How to complete this task =>
Every line below that holds the string "figure" should be copied out.

Records shown =>
....................
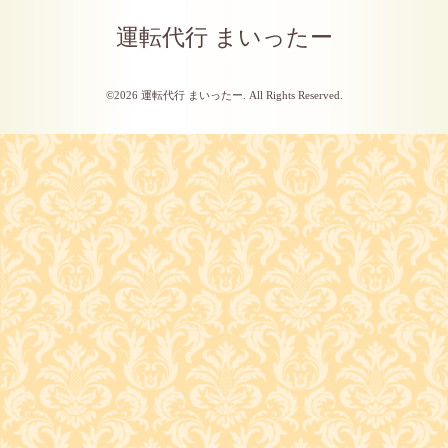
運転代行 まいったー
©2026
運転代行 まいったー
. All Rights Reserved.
....................
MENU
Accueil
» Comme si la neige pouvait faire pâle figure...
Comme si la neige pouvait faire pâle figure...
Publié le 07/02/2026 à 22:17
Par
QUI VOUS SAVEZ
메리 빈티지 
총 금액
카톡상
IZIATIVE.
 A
....................
Solution to the problem =>
» Comme si la neige pouvait faire pâle figure...
Comme si la neige pouvait faire pâle figure...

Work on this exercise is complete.